The Cockroach is a satirical novella by the author Ian McEwan, published in 2019 by Jonathan Cape, inspired by Kafka's The Metamorphosis and loosely based on the ramifications of Brexit.
[4] Fintan O'Toole in The Guardian praises the novella "It is written to comfort and entertain those who already believe that the Brexit project is deranged.
He cannot hope to laugh the terrible reality of Brexit out of existence, but McEwan’s comic parable at least provides some relief from a political farce that has long gone beyond a joke.
"[4] Erik Martiny also praises the novel in The London Magazine, "With politics the main focus of his attention, McEwan gives it all the pizzazz he possesses and with hilarious results.
"[5] Dwight Garner has the opposite view, writing in The New York Times: "The Cockroach is so toothless and wan that it may drive his readers away in long apocalyptic caravans.
The young McEwan, the author of blacker-than-black little novels, the man who acquired the nickname “Ian Macabre,” would rather have gnawed off his own fingers than written it.
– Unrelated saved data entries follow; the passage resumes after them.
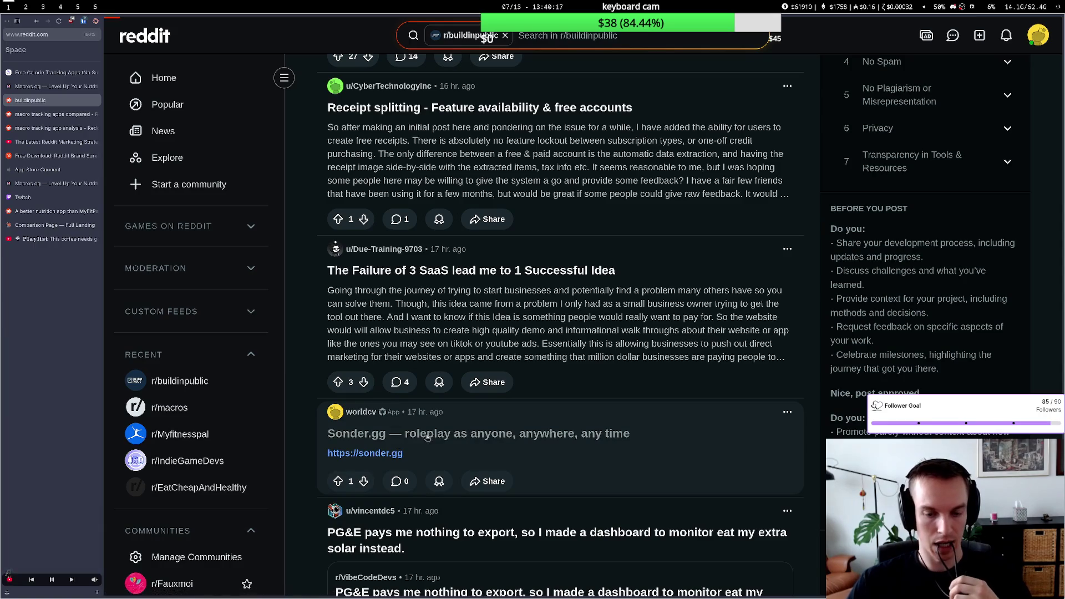
left_click(358, 147)
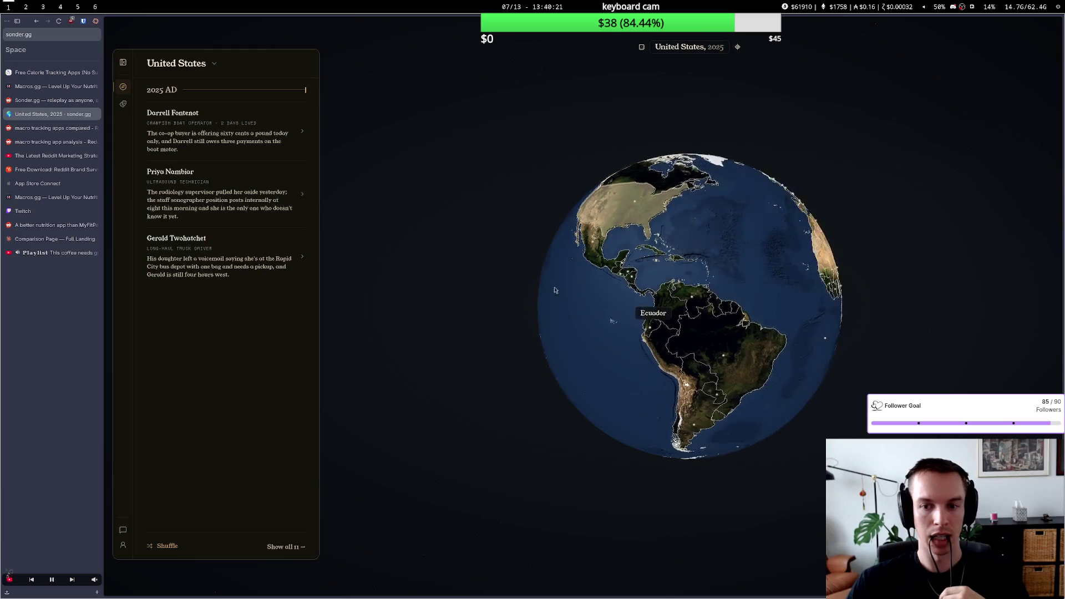
key("alt+Left")
key("alt+Left")
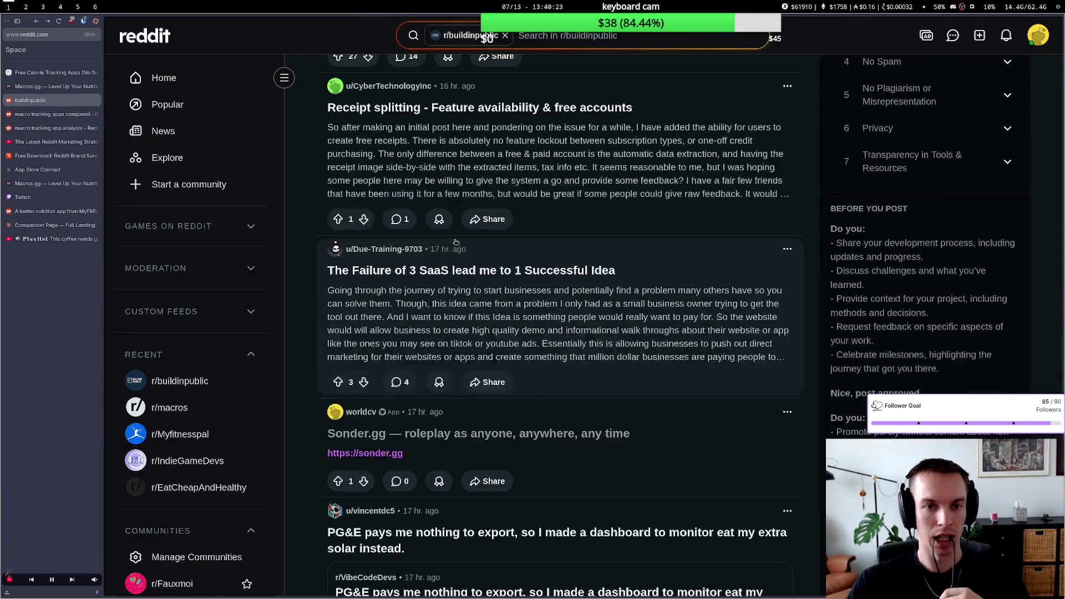
scroll(500, 340, "down", 5)
scroll(500, 340, "down", 3)
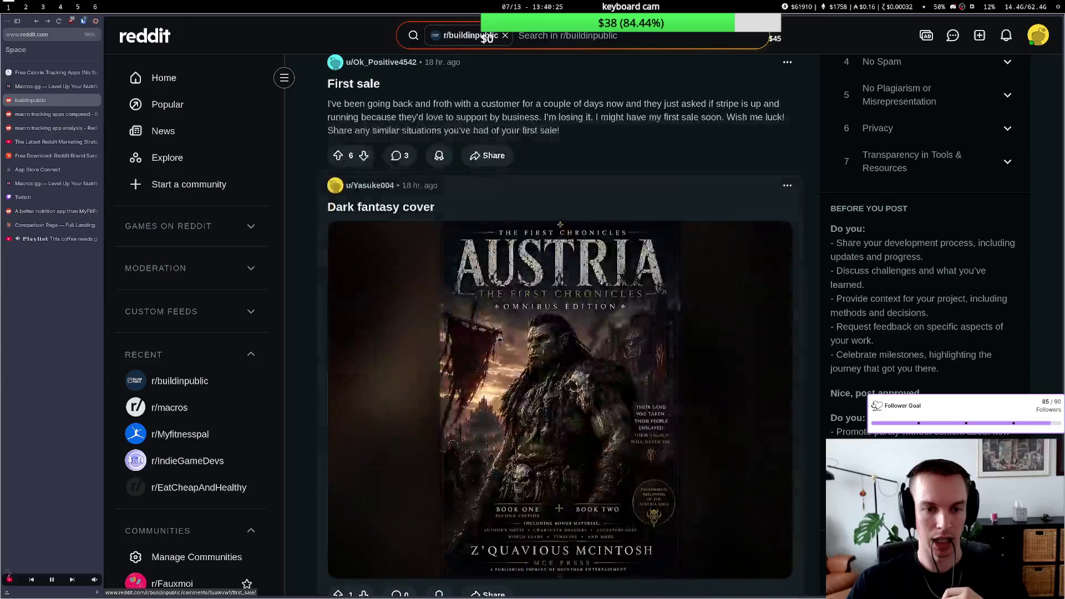
scroll(499, 339, "down", 4)
scroll(500, 340, "down", 2)
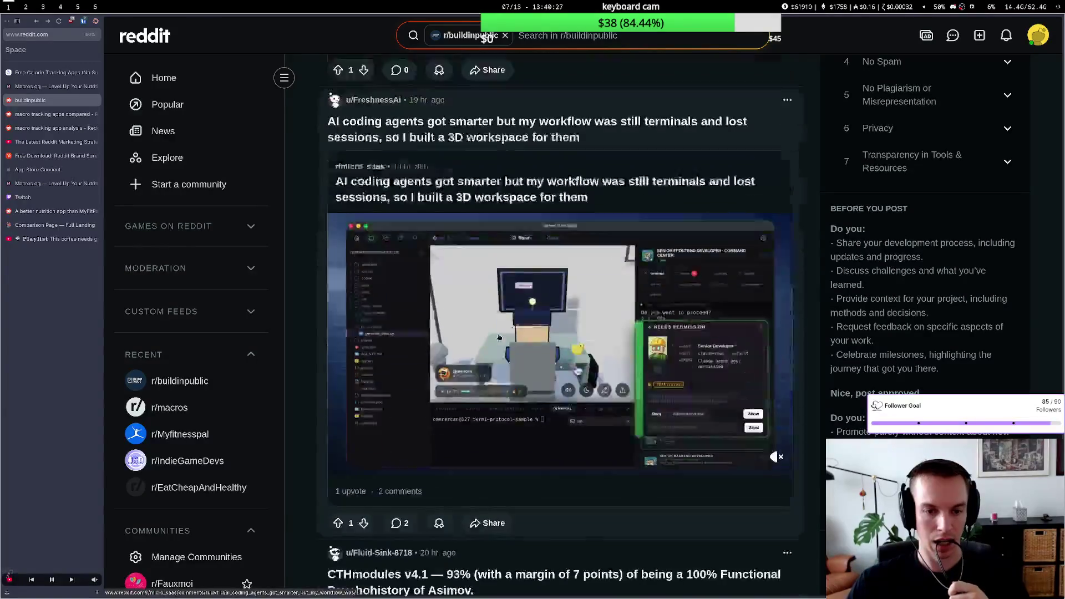
scroll(500, 338, "down", 3)
scroll(499, 337, "down", 3)
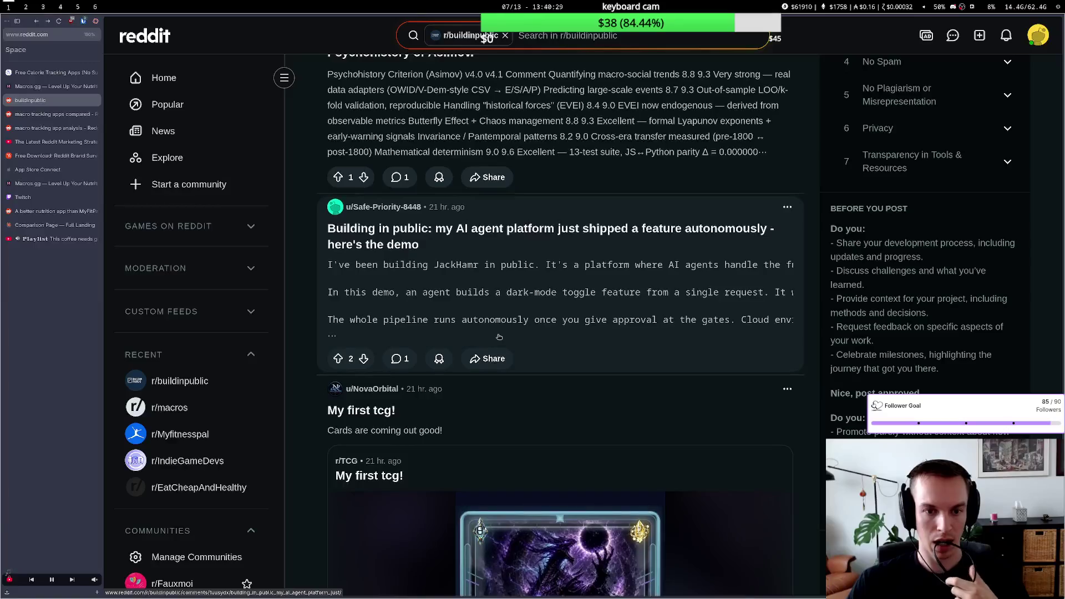
scroll(500, 336, "down", 3)
scroll(503, 339, "down", 3)
scroll(503, 338, "down", 3)
scroll(501, 335, "down", 1)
At dark political and social moments, we need better, rougher magic than this...Once McEwan has established his premise, however, The Cockroach stalls.
It devolves into self-satisfied, fish-in-barrel commentary about topics like Twitter and the tabloid press...The idea of writing The Cockroach probably seemed, in the shower one morning, like a good one.
[6] Robert Shrimsley writing in Financial Times explains "By the end of this short, occasionally elegant and no doubt cathartic fictional essay, McEwan has inadvertently given readers a fresh insight into the arrogance and contempt that liberal society feels towards those who have dared to defy it by voting for Brexit.